Bernie Sanders’ presidential campaign inspired a wave of socialists to run for office. How do you see your race fitting into this broader national trend?

Jessica Scarane

The trend that we’re seeing has excited a lot of people about our race. There has been a lot of conversation about how we are making wins in the House and need to get those wins in the Senate. Delaware is a fantastic opportunity to do that because of its size. A statewide race in Delaware is about the size of a congressional seat, and in some cases, a very large city council district, when we’re talking about the votes that we need to get.

I think we have to move forward by being really strategic by looking for these races where we can absolutely win, particularly when we’re talking about strong democratic states where the representation does not align with the needs of the people of the state.

We have to look at this from the perspective of things we’re fighting for. We’re gonna have to keep fighting no matter who’s at the top of the executive branch. The way forward is to continue those policy fights, but also continue organizing on the ground.

We have to fight for additional labor power. About 10 percent of people in our country are in labor unions right now. That’s a space where we can be focusing our efforts to organize and build more labor power. This has to come down to not only instituting social programs and a strong social safety net. This movement can’t just stop at programs and reform. It has to include a push for workplace democracy, because creating an economy where workers have control is really the path to longevity for those couple of goods.

Indigo Olivier

What does it mean to be a democratic socialist?

Jessica Scarane

It has to be working toward a world where everyone’s needs are met so they can actually thrive. That should not solely be through top-down programs, but through our own control and empowerment of our lives.

Indigo Olivier

If elected, you’ll be coming into a situation where we’re still dealing with an unprecedented health crisis and likely a mass eviction crisis. The policies you support like Medicare for All and Housing for All obviously address these, but they’re not going to be passed immediately. What would you say are your immediate priorities if elected?

Jessica Scarane

I support the bill that is in the Senate right now to give every one $2,000 a month to guarantee stability for people. I support eviction moratoriums and cancelling rent and mortgage payments, because I don’t think that we should have ever let a public health crisis cascade into an economic crisis. Our federal government needs to be using its power to create stability for people through this crisis.

Ensuring that people have money and stability as well as guaranteed housing through this period and the months following it until things are back on track is essential. But we can also be supporting granting Medicare in its current form to more people. It’s not Medicare for All as we think about it from a policy standpoint, but it is a way that we could ensure that people who happen to get sick don’t end up going bankrupt.

Indigo Olivier

It’s been said that you should never let a good crisis go to waste. Do you see any opportunities, through this pandemic, where we could pass more progressive policy?

Jessica Scarane

I think what we have to really resist is this idea of getting back to normal because normal was failing millions of people.
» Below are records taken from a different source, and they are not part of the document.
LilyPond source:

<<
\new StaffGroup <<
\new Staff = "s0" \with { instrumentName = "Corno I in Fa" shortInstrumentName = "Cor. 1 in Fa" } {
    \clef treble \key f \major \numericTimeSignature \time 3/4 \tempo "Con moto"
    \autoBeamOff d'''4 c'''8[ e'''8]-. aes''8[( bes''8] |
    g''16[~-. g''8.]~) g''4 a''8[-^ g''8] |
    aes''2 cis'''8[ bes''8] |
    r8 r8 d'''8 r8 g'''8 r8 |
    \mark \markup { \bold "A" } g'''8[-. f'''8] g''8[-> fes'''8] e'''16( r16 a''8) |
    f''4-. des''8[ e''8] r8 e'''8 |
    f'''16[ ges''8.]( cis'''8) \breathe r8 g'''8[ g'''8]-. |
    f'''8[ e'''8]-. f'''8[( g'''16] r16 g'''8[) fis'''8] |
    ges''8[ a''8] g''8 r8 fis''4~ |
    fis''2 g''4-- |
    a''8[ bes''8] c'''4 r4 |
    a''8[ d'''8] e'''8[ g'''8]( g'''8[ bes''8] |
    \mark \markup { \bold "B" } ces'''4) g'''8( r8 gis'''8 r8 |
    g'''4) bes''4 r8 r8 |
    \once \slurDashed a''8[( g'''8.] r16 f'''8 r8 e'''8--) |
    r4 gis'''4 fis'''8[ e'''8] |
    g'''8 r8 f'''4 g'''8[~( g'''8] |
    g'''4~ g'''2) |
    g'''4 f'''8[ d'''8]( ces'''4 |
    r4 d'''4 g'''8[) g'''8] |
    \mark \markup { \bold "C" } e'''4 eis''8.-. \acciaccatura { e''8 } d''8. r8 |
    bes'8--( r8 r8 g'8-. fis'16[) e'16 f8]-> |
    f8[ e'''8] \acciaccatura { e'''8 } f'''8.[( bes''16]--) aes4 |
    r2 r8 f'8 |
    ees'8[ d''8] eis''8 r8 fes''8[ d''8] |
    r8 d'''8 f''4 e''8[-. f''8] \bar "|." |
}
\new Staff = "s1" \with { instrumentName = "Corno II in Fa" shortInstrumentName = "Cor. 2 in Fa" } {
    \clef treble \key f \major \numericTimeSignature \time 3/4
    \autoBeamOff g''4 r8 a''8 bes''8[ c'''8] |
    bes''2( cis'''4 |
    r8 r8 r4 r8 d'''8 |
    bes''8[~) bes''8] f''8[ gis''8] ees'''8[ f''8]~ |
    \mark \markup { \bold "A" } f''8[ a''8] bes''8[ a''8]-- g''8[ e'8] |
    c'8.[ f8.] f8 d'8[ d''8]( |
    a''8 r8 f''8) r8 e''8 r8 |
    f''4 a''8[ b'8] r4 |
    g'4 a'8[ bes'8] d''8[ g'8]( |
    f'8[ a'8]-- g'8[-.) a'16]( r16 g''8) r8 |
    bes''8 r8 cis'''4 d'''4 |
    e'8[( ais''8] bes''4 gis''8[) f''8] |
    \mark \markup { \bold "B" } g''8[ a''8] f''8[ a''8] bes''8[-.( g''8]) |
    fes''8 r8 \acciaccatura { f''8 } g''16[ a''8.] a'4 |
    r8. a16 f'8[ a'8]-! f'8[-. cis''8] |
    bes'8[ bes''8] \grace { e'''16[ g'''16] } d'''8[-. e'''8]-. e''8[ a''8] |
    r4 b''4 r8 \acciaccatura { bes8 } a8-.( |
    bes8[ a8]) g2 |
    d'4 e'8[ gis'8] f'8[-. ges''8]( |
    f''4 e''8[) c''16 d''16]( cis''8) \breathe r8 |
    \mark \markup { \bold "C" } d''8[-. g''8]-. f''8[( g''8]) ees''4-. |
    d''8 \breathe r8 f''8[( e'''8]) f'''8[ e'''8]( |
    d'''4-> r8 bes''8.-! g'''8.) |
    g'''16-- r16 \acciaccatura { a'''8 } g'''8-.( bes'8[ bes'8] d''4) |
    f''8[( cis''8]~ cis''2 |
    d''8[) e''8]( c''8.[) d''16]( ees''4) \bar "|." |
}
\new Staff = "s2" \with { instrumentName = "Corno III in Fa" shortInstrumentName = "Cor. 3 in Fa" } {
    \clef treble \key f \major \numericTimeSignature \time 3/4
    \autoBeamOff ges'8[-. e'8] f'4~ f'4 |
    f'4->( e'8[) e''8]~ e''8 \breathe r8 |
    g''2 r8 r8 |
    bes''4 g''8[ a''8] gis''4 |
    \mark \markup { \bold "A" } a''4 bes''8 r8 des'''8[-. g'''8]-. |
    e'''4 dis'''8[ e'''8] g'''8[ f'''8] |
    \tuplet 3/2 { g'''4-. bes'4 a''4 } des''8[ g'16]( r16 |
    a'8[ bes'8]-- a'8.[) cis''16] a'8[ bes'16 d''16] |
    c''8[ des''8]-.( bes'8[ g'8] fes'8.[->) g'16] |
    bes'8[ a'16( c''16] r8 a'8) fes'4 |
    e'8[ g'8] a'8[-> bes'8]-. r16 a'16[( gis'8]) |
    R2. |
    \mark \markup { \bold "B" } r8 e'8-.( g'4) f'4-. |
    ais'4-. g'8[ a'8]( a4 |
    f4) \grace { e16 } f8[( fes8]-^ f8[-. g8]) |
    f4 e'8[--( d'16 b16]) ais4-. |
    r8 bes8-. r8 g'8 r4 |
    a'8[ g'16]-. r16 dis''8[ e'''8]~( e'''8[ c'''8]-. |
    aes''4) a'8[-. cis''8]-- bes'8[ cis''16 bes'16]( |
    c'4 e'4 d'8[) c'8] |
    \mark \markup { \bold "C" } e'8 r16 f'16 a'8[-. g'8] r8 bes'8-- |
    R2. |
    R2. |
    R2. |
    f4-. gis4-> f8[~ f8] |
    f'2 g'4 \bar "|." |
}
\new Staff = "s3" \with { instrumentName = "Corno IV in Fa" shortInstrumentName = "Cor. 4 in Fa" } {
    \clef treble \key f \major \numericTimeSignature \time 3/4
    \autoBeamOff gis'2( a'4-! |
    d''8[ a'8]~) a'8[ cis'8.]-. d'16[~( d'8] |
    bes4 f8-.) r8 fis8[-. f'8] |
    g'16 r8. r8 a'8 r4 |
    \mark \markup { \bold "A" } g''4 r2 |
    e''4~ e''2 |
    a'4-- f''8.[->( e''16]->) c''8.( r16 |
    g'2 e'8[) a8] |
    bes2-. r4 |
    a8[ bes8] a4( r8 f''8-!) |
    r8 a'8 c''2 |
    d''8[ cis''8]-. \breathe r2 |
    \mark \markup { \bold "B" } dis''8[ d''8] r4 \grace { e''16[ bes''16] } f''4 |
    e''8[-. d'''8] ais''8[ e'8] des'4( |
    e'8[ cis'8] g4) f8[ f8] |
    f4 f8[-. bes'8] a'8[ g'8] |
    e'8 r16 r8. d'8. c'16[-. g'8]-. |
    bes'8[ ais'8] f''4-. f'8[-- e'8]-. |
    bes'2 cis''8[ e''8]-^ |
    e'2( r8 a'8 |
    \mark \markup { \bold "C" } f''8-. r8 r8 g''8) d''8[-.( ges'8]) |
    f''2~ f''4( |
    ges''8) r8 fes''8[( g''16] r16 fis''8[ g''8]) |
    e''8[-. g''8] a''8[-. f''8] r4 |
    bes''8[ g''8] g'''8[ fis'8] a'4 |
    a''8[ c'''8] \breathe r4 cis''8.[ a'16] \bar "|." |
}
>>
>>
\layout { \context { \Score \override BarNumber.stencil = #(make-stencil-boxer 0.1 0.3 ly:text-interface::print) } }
Normal was creating climate catastrophe and housing instability and people who are held in wage slavery. An opportunity here has presented itself to people who maybe weren’t experiencing those things who have now had the curtain pulled back a little bit, or potentially been exposed to more of what people were experiencing more broadly.

We have to capitalize on that and say going back is not going to prevent this from happening again. How do we instead go forward and protect ourselves from this situation? How do we create an economy and a society that better cares for every single person and restores the dignity of every single person?